### Stored data entries

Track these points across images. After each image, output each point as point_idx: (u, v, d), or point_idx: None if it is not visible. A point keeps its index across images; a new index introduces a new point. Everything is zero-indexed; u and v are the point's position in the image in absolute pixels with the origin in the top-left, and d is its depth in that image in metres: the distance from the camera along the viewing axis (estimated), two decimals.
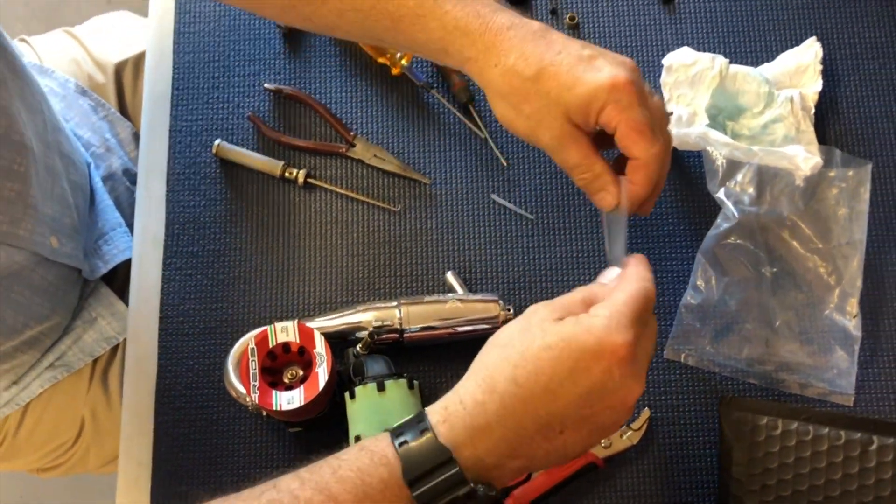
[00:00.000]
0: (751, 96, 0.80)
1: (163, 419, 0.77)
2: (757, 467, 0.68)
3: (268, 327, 0.68)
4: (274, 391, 0.66)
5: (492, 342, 0.58)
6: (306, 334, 0.68)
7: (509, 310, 0.74)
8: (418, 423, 0.54)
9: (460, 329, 0.74)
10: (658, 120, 0.63)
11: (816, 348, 0.76)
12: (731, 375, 0.77)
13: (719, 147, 0.77)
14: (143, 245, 0.82)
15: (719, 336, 0.77)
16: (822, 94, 0.80)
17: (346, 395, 0.69)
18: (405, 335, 0.73)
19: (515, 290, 0.79)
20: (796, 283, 0.78)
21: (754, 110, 0.80)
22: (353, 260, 0.80)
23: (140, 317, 0.80)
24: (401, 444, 0.53)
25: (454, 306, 0.74)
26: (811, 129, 0.78)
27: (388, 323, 0.73)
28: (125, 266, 0.95)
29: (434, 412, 0.55)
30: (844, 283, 0.77)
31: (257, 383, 0.66)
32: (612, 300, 0.55)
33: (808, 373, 0.76)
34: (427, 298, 0.75)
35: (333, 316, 0.74)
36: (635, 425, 0.75)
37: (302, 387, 0.66)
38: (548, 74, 0.61)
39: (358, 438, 0.66)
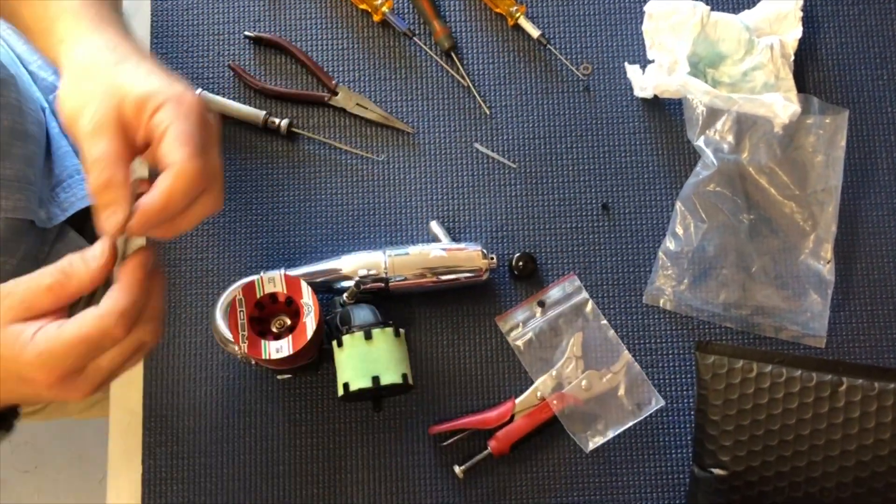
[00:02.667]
0: (731, 43, 0.80)
1: (152, 367, 0.78)
2: (732, 408, 0.70)
3: (255, 278, 0.69)
4: (263, 341, 0.67)
5: None
6: (293, 285, 0.69)
7: (492, 258, 0.76)
8: None
9: (444, 278, 0.75)
10: (213, 146, 0.60)
11: (791, 293, 0.78)
12: (708, 320, 0.79)
13: (699, 95, 0.77)
14: None
15: (697, 281, 0.78)
16: (801, 41, 0.80)
17: (334, 343, 0.70)
18: (390, 284, 0.75)
19: (499, 239, 0.80)
20: (773, 229, 0.79)
21: (734, 58, 0.80)
22: (337, 209, 0.81)
23: None
24: None
25: (438, 256, 0.75)
26: (790, 76, 0.79)
27: (374, 272, 0.74)
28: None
29: None
30: (819, 229, 0.78)
31: (246, 333, 0.67)
32: (56, 336, 0.54)
33: (782, 316, 0.78)
34: (412, 248, 0.76)
35: (319, 265, 0.75)
36: (615, 368, 0.77)
37: (290, 336, 0.67)
38: (125, 68, 0.60)
39: (346, 386, 0.68)
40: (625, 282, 0.80)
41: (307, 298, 0.68)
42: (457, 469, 0.76)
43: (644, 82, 0.80)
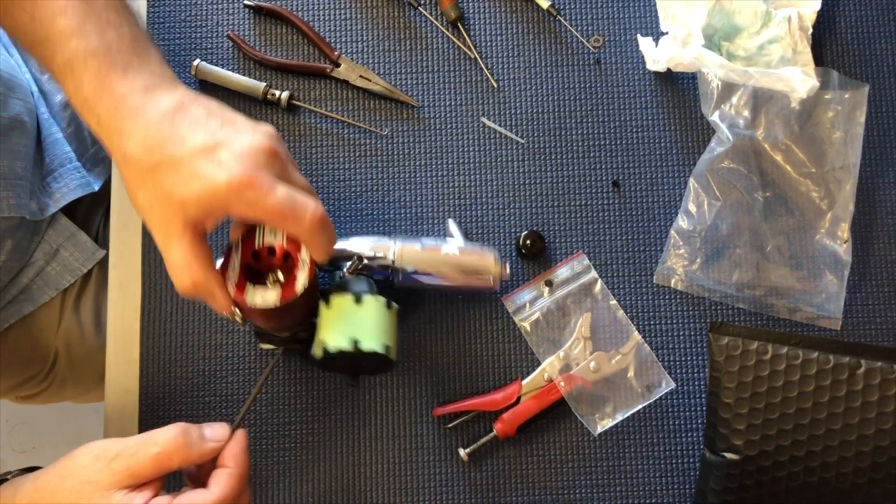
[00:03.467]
0: (747, 15, 0.77)
1: (149, 346, 0.76)
2: (746, 391, 0.68)
3: (257, 226, 0.65)
4: (249, 284, 0.63)
5: (67, 458, 0.60)
6: (294, 241, 0.65)
7: (507, 268, 0.72)
8: None
9: (453, 280, 0.72)
10: (302, 187, 0.60)
11: (806, 273, 0.76)
12: (721, 300, 0.77)
13: (714, 69, 0.75)
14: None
15: (710, 261, 0.76)
16: (820, 14, 0.77)
17: (321, 302, 0.66)
18: (397, 276, 0.71)
19: (506, 216, 0.78)
20: (788, 207, 0.77)
21: (751, 30, 0.78)
22: (339, 184, 0.79)
23: (122, 240, 0.78)
24: None
25: (451, 255, 0.72)
26: (808, 50, 0.76)
27: (381, 256, 0.71)
28: (89, 201, 0.91)
29: None
30: (836, 207, 0.76)
31: (236, 277, 0.63)
32: None
33: (797, 297, 0.76)
34: (425, 241, 0.72)
35: None
36: (624, 349, 0.75)
37: (279, 286, 0.64)
38: (165, 165, 0.57)
39: (325, 349, 0.64)
40: (635, 261, 0.77)
41: (305, 255, 0.64)
42: (462, 451, 0.74)
43: (657, 55, 0.78)
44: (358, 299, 0.65)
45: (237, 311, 0.64)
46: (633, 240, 0.78)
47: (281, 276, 0.66)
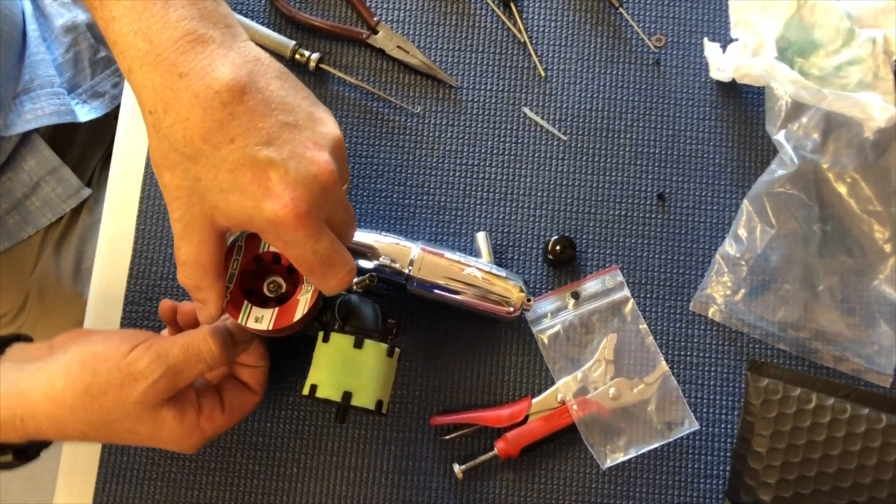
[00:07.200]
0: (828, 31, 0.71)
1: (132, 309, 0.70)
2: (781, 441, 0.61)
3: None
4: (245, 302, 0.57)
5: (87, 372, 0.56)
6: None
7: (530, 300, 0.66)
8: None
9: (470, 300, 0.65)
10: (343, 234, 0.53)
11: (858, 320, 0.69)
12: (761, 338, 0.69)
13: (786, 84, 0.68)
14: (130, 121, 0.74)
15: (754, 293, 0.69)
16: None
17: (321, 334, 0.60)
18: (411, 283, 0.65)
19: (536, 217, 0.71)
20: (847, 245, 0.70)
21: (829, 48, 0.71)
22: (360, 161, 0.72)
23: (119, 193, 0.72)
24: None
25: (473, 276, 0.65)
26: (891, 76, 0.70)
27: (398, 265, 0.64)
28: (86, 139, 0.87)
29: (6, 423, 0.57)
30: None
31: (231, 286, 0.57)
32: (224, 425, 0.60)
33: (845, 345, 0.69)
34: (448, 254, 0.65)
35: None
36: (648, 379, 0.68)
37: (276, 310, 0.57)
38: (205, 161, 0.48)
39: (314, 387, 0.58)
40: (672, 283, 0.70)
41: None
42: (456, 468, 0.67)
43: (723, 63, 0.71)
44: (359, 343, 0.58)
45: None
46: (672, 260, 0.71)
47: (282, 284, 0.60)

### What this task involves
Transcribe exactly and only the lines from the top of the records through the line containing "39: (358, 438, 0.66)", inclusive, and do not copy the pictures.

### Reply
Track these points across images. After each image, output each point as point_idx: (u, v, d), or point_idx: None if it is not visible. A point keeps its index across images; a new index introduces a new point. Everything is zero-indexed; u and v are the point's position in the image in absolute pixels with the origin in the top-left, and d is its depth in that image in metres: the distance from the camera along the viewing axis (estimated), two decimals.
[00:00.000]
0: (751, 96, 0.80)
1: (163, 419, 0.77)
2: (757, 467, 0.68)
3: (268, 327, 0.68)
4: (274, 391, 0.66)
5: (492, 342, 0.58)
6: (306, 334, 0.68)
7: (509, 310, 0.74)
8: (418, 423, 0.54)
9: (460, 329, 0.74)
10: (658, 120, 0.63)
11: (816, 348, 0.76)
12: (731, 375, 0.77)
13: (719, 147, 0.77)
14: (143, 245, 0.82)
15: (719, 336, 0.77)
16: (822, 94, 0.80)
17: (346, 395, 0.69)
18: (405, 335, 0.73)
19: (515, 290, 0.79)
20: (796, 283, 0.78)
21: (754, 110, 0.80)
22: (353, 260, 0.80)
23: (140, 317, 0.80)
24: (401, 444, 0.53)
25: (454, 306, 0.74)
26: (811, 129, 0.78)
27: (388, 323, 0.73)
28: (125, 266, 0.95)
29: (434, 412, 0.55)
30: (844, 283, 0.77)
31: (257, 383, 0.66)
32: (612, 300, 0.55)
33: (808, 373, 0.76)
34: (427, 298, 0.75)
35: (333, 316, 0.74)
36: (635, 425, 0.75)
37: (302, 387, 0.66)
38: (548, 74, 0.61)
39: (358, 438, 0.66)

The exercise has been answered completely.